What you will do :: Find and copy each line in the material below where the string "Grand" occurs.

Supplied information ::
########
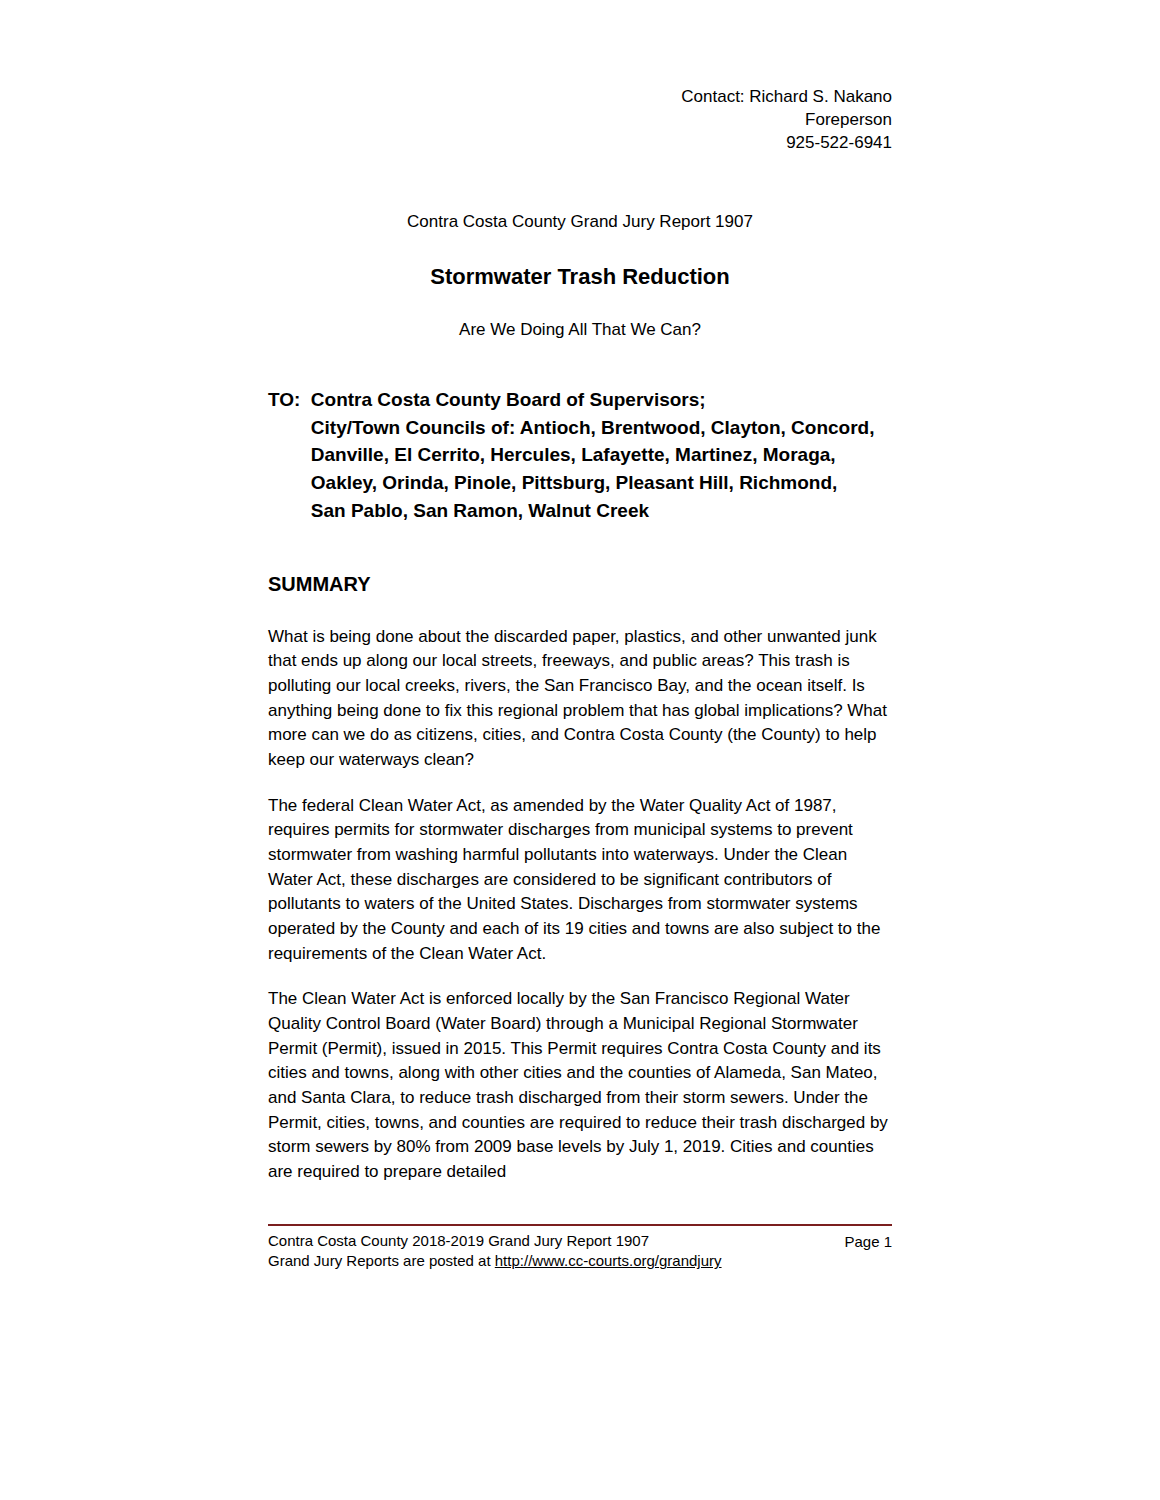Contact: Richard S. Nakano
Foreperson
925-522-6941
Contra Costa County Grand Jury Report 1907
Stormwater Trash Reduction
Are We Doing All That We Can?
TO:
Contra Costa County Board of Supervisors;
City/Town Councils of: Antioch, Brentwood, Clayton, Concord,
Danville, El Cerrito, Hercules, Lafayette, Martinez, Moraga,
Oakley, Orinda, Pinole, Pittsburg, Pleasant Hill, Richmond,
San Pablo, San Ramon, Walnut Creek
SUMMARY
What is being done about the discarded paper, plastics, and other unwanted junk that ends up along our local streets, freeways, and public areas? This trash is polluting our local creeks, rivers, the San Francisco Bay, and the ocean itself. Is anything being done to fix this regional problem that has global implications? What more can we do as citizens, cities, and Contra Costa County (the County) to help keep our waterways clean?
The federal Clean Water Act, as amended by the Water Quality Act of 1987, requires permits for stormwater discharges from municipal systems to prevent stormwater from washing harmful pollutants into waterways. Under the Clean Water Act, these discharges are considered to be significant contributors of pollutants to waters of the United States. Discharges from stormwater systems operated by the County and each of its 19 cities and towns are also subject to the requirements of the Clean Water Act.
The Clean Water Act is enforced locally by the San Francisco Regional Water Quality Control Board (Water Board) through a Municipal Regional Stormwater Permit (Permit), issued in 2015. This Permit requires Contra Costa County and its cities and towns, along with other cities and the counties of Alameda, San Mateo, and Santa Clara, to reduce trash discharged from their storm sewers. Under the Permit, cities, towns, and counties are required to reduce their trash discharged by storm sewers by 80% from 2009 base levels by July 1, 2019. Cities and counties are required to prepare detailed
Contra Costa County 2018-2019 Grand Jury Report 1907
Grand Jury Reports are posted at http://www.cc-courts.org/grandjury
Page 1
########
Answer to this task ::
Contra Costa County Grand Jury Report 1907
Contra Costa County 2018-2019 Grand Jury Report 1907
Grand Jury Reports are posted at http://www.cc-courts.org/grandjury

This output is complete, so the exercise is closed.